In a case dating back to 2008, Peter Tattersall’s company System Applications Consultants (SAC), trading as Securinfo, is pursuing SAP System Integration (SI) for allegedly reneging on a deal entered into between the parties in 2004. SAP is being sued in its capacity as the parent company.

The SCA last week set aside a high court order in SAC’s favour after finding that an application by SAP at the trial court for the presiding judge to recuse himself after showing signs of “impatience” should have been granted.

SAP’s recusal application against judge Moroa Tsoka came after the judge abruptly disengaged from the process — proceedings were held virtually — when SAP was cross-examining one of SAC’s witnesses, stating to counsel: “When you’ve finished you’ll let me know. I’m taking a break.”

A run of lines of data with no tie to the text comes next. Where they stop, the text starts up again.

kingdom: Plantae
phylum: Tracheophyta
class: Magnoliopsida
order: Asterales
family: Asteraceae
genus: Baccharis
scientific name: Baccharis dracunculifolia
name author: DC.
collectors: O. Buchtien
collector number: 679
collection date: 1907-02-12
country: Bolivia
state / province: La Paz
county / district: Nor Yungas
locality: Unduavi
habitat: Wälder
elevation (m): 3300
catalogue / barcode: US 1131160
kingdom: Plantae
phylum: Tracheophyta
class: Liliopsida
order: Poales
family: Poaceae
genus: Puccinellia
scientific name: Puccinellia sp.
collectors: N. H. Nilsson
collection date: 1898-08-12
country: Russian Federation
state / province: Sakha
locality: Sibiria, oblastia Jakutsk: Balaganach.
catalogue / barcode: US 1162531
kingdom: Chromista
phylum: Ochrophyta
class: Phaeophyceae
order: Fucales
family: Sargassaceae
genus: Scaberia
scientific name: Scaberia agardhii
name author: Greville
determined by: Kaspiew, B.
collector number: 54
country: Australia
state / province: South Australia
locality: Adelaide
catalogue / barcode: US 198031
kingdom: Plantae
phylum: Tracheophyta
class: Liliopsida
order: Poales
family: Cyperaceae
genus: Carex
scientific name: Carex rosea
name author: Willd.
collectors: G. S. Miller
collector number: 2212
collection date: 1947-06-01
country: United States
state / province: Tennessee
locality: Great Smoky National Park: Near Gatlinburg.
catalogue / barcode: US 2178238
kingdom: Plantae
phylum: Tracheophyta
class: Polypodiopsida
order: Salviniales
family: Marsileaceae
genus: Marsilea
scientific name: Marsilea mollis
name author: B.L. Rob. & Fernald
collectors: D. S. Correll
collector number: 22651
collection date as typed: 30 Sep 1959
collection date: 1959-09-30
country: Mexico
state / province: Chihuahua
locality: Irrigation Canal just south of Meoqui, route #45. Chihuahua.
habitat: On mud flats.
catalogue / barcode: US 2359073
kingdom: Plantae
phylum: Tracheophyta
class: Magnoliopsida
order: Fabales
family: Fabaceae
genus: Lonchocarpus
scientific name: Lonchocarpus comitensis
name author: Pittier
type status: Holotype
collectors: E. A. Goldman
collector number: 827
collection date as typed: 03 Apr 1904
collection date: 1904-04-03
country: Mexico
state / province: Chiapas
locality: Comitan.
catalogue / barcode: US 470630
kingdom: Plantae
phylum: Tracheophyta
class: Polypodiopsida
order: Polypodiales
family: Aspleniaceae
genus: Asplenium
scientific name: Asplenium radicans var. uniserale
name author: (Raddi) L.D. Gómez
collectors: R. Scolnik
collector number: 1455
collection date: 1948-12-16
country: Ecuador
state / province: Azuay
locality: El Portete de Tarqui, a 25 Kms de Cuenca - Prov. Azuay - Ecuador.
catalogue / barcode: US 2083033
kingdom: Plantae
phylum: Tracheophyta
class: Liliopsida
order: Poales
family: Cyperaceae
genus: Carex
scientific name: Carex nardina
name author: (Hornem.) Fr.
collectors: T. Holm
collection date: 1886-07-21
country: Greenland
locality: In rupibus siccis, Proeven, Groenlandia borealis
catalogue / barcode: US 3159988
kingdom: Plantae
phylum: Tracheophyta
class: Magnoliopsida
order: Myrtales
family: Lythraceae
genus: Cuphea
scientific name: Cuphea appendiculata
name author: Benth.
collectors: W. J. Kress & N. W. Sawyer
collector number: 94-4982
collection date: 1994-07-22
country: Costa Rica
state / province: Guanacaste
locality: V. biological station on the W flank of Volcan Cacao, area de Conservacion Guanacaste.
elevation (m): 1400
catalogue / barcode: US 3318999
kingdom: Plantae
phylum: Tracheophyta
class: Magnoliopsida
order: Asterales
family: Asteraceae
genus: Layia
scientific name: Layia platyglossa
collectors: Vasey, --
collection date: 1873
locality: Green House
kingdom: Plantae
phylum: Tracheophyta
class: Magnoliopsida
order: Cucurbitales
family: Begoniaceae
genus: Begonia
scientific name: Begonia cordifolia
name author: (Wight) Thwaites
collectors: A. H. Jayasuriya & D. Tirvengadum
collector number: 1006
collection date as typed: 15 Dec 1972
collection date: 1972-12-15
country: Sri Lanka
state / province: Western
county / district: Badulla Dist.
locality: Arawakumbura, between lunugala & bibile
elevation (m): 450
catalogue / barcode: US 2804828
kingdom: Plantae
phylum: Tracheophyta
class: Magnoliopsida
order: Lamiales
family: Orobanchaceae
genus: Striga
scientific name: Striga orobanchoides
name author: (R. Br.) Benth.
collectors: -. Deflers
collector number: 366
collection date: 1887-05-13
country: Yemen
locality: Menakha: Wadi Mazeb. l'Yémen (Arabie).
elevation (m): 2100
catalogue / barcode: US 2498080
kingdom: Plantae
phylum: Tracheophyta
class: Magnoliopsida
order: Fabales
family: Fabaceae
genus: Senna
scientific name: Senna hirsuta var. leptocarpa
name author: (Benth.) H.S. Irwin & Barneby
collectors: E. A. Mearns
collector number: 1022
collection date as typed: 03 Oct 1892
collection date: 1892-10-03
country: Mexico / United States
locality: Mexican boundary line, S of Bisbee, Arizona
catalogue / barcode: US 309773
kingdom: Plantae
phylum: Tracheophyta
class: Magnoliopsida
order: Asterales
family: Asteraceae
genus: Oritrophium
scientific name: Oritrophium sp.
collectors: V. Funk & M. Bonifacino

The SCA found that SAP had proved that Tsoka’s conduct merited his recusal.

“While, no doubt, judicial officers can and do form provisional views, including perhaps even in respect of the credibility of a witness, it remains the fundamental duty of every presiding officer not to close their mind to changing those provisional impressions, until the last word has been spoken. After all, a cornerstone of any legal system is the impartial adjudication of disputes that come before the courts,” the SCA said in its unanimous judgment.

“What is required is not only that the trial be conducted open-mindedly, impartially and fairly, but that such conduct be manifest to all those who are concerned in the trial and its outcome. In this regard, language is important, and in this case the language employed is in some respects rather unfortunate.”

Reneged midstream

Attempts to contact Peter Tattersall for comment on whether he intends to appeal failed.

According to court papers filed by SAC, SAP SI was responsible for promoting SAC’s software that was compatible with its software and computer programs. SAC further alleges that SAP reneged on the deal midstream and instead opted to promote and sell another product, Compliance Calibrator, owned by American entity Virsa Systems.

In 2006, SAP announced it would buy Virsa Systems as part of its creation of a new business unit to provide customers with end-to-end solutions.

SAC said this development caused SAP SI consultants to cease selling and promoting its products, in breach of the 2004 agreement, leading to losses of €609.8m (about R12.5bn).

The long litigation depleted SAC’s funds,  and it turned to Ungani Investments for further funding to enable it to continue its legal action against SAP.

The trial court expressed itself on SAC’s argument that SAP was using its vast resources to drag the matter through the courts to deplete its limited resources.

“That SAC’s contention has some semblance of truth is evidenced by the blunderbuss approach as to how this litigation was conducted, the number of documentary exhibits produced, the numerous emails discovered, the various unmeritorious applications launched, as well as the numerous unfounded and unmeritorious objections raised and decided against SAP,” the trial court said in its 2021 finding that SAP was in breach of its contract with SAC — a ruling that has now been set aside.